Scientists from around the world discuss the problems of human noise at sea

More than 160 scientists from around the world, experts in noise pollution at sea, are meeting starting Monday and throughout the week at the OCEANOISE2023 congress, organized by the Bioacoustic Applications Laboratory (LAB) of the Polytechnic University of Catalonia ( UPC) in Vilanova i la Geltrú (Barcelona, ​​northeast).

The international congress intends, according to the UPC, to discuss the problems generated by noise of human origin at sea and possible solutions to mitigate its effects on marine fauna.

The congress is held in the Eduard Toldrà Auditorium in Vilanova i la Geltrú and was inaugurated by the director of the UPC Bioacoustic Applications Laboratory (LAB), Michel André, considered a world leader in marine noise pollution, and the mayoress of Vilanova (northeast), Olga Arnau.

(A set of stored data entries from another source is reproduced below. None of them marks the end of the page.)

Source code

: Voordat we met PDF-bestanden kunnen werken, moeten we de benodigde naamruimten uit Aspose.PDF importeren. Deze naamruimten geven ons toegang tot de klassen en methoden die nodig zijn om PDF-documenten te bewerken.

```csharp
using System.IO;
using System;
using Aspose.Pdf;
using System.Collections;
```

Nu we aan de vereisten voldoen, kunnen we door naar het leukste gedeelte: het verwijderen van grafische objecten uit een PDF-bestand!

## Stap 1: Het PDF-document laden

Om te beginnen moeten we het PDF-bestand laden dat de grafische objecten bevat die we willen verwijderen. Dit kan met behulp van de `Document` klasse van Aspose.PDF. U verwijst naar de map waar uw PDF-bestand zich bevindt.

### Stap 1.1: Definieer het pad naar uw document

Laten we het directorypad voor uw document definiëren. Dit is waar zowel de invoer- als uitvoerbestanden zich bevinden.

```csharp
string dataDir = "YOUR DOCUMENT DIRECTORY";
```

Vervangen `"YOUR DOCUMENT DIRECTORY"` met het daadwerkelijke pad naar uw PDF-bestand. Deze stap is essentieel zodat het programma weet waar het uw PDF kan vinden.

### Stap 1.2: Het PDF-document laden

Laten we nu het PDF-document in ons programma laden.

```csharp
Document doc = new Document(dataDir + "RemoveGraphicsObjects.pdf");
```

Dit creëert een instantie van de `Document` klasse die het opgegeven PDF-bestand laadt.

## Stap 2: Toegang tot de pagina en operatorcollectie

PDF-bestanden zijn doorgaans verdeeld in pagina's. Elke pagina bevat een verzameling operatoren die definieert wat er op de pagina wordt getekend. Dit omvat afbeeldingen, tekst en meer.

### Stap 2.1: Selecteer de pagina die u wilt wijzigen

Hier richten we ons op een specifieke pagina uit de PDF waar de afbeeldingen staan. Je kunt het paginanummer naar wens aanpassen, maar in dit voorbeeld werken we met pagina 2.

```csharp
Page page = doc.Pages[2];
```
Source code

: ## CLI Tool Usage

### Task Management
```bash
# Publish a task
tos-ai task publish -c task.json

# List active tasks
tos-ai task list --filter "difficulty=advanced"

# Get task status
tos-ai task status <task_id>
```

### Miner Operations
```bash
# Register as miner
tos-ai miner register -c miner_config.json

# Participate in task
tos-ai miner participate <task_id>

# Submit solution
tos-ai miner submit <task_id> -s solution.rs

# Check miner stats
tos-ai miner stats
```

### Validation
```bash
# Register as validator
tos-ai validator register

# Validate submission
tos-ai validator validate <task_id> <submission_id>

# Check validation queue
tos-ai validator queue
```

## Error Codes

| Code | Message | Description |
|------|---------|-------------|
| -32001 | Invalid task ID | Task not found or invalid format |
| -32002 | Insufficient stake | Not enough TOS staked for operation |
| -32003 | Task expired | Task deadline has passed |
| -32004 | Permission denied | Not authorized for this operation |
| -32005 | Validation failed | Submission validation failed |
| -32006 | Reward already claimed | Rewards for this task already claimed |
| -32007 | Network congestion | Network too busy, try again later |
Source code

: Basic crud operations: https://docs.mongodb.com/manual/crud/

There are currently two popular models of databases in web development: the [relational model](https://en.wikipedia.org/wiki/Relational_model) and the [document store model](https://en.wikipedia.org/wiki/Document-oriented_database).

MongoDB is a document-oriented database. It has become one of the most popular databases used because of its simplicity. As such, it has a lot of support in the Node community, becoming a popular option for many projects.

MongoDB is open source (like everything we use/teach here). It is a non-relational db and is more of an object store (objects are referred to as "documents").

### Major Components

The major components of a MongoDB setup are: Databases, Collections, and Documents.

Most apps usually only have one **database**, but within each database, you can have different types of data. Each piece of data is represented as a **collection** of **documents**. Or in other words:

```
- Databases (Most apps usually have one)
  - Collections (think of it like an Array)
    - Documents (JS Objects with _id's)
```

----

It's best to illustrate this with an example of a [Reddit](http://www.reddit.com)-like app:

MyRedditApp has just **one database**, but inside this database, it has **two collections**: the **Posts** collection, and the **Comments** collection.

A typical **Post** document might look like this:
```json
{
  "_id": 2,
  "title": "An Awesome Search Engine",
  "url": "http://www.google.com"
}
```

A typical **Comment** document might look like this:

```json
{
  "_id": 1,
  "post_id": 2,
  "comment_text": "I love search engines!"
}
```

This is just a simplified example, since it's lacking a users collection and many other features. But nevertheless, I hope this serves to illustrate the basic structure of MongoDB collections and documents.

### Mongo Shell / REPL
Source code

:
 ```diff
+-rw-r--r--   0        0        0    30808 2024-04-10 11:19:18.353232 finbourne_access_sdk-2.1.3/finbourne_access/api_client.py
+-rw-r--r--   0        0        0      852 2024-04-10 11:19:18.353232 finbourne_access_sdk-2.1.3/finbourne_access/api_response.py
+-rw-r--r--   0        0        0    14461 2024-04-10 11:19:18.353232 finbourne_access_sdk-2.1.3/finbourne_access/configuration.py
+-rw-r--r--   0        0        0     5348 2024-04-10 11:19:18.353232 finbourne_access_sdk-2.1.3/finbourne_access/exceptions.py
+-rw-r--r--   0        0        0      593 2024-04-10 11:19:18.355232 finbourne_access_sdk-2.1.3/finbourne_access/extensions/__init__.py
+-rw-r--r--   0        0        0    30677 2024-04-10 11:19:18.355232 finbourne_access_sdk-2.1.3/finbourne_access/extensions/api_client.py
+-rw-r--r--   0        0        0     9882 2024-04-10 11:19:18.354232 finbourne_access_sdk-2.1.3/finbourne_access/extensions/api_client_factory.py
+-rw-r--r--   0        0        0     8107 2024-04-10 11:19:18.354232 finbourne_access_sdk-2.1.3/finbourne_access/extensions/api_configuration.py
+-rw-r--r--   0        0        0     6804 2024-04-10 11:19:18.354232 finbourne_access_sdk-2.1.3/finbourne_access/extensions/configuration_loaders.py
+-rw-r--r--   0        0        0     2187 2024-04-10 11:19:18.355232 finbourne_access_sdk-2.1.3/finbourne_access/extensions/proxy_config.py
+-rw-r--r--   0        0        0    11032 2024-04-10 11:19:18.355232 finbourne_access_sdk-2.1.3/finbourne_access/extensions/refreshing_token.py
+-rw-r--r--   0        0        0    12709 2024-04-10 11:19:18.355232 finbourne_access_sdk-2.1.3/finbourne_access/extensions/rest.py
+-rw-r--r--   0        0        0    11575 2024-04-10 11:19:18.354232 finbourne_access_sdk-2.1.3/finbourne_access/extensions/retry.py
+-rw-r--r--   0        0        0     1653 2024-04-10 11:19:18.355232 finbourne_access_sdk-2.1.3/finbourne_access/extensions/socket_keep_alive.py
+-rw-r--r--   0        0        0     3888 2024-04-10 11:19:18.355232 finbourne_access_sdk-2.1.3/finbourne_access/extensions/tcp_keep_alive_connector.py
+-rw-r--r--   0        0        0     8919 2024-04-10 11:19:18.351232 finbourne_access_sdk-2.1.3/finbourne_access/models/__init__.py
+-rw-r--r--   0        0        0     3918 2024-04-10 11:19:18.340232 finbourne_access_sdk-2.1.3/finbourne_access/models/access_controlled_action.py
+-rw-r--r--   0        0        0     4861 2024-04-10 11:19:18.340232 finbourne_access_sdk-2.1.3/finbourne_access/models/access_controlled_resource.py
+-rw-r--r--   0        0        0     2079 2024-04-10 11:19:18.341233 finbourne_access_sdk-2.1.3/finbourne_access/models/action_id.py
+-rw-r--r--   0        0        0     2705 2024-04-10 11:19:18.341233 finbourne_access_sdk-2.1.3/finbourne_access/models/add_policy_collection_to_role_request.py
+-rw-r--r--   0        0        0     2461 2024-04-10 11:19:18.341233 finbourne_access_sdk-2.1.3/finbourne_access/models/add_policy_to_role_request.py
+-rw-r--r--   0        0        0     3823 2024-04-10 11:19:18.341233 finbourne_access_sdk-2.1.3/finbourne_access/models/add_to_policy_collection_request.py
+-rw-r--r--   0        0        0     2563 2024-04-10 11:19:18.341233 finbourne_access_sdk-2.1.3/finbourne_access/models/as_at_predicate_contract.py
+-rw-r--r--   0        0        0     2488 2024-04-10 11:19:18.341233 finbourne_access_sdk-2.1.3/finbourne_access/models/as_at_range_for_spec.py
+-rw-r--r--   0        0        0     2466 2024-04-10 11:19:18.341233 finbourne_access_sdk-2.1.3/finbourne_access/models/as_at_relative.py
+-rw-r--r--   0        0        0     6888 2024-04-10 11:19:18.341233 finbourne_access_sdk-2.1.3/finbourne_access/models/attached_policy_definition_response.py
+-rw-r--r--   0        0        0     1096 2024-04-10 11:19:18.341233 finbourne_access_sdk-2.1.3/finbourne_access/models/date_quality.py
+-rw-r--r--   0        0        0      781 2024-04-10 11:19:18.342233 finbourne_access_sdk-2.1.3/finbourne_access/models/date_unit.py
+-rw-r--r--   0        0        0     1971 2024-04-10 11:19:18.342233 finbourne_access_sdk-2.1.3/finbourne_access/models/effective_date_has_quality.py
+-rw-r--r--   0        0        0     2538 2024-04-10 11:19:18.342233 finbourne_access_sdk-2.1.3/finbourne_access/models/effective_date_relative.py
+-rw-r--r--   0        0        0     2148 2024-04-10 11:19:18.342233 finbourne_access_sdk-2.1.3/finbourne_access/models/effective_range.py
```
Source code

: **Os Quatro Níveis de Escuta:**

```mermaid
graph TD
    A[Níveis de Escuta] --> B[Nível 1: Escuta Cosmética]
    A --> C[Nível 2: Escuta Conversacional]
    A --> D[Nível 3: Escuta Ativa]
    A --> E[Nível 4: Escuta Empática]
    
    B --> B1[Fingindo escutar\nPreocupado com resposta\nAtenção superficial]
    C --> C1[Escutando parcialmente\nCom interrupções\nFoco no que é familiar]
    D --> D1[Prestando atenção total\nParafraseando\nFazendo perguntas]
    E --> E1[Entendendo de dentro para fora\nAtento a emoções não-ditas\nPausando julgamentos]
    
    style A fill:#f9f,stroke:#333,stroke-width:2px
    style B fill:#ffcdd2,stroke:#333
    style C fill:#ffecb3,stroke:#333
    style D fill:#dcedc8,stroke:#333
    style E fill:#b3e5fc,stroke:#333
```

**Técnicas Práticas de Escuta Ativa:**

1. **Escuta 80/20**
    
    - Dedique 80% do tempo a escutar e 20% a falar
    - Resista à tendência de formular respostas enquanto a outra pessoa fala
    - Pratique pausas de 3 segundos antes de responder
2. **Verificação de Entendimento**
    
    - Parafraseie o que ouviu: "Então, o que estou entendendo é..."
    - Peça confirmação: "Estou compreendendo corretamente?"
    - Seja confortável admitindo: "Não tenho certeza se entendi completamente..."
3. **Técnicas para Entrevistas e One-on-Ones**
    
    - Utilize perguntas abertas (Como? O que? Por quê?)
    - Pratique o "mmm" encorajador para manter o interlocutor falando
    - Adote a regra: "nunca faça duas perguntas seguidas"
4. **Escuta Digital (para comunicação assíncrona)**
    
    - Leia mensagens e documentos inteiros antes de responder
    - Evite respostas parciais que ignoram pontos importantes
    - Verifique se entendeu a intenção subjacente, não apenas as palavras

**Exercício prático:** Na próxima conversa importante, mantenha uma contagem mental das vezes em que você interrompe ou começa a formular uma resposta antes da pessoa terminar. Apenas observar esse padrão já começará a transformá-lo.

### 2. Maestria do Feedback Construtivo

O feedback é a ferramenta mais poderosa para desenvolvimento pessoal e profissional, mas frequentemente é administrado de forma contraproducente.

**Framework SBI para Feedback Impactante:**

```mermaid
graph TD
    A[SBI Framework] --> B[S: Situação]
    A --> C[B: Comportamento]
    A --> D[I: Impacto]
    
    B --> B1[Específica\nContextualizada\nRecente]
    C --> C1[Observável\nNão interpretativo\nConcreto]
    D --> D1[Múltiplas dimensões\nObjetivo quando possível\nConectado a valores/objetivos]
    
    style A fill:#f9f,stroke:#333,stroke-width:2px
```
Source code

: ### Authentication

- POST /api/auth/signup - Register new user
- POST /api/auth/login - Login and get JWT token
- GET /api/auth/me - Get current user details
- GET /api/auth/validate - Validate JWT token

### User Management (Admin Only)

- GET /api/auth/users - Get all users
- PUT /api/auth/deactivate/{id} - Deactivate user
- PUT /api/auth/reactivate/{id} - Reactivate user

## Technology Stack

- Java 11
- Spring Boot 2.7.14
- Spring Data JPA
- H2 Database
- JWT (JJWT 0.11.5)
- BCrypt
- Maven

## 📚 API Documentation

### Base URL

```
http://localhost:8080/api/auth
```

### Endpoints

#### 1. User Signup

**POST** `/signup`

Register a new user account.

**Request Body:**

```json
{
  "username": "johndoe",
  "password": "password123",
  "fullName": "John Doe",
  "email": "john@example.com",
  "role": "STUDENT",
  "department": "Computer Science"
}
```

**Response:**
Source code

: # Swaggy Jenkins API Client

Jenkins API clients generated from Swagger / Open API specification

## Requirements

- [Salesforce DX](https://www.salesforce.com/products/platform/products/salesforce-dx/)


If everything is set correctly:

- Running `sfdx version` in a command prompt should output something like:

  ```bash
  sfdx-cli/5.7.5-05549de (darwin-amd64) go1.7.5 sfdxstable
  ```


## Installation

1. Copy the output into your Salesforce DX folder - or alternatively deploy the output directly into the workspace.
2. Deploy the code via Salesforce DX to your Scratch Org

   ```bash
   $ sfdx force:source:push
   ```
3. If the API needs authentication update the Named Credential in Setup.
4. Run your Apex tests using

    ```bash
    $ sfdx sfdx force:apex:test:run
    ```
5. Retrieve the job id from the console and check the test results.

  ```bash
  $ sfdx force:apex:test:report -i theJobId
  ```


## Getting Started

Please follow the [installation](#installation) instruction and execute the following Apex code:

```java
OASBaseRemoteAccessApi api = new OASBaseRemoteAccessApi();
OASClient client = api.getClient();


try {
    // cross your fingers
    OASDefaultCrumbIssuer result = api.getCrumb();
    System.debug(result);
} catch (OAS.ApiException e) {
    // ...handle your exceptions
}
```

The meeting brings together specialists from 25 countries: the United States, Canada, China, Japan, Taiwan, the United Kingdom, France, Portugal, Spain, Germany, Poland, Italy, the Netherlands, Belgium, Australia, Iceland, Sweden, Denmark, Norway, Israel , New Zealand, Korea, Hungary, Brazil and South Africa.

“The attendees are the leading international experts in measurements, mapping and modeling of noise in the oceanphysiological and behavioral effects in the marine environment, as well as regulation and mitigation procedures,” the organizers highlighted.

Throughout the week they will discuss, in different sessions that include presentations and talks, the problem of noise pollution at sea generated by the transport of goods, fishing or geophysical prospecting, the construction of wind farms or military maneuvers, among other matters.

They will also present the latest technology available to measure noise at sea.

The UPC LAB, linked to the Vilanova i la Geltrú Higher Polytechnic School of Engineering (EPSEVG), is internationally recognized as a leading research laboratory in the study of the effects of noise pollution in the ocean.

This laboratory demonstrated in several studies that marine organisms, including cetaceans, fish and invertebrates, can suffer serious hearing damage caused by continuous exposure to low frequency sound levels.

The LAB also demonstrated how noise of anthropogenic origin affects Posidonia meadows.

The marine biologists highlighted that all these marine species have an essential role in the balance of the oceans and, if they are threatened by human activity, the entire food chain can be unbalanced and affect the biodiversity of ocean ecosystems.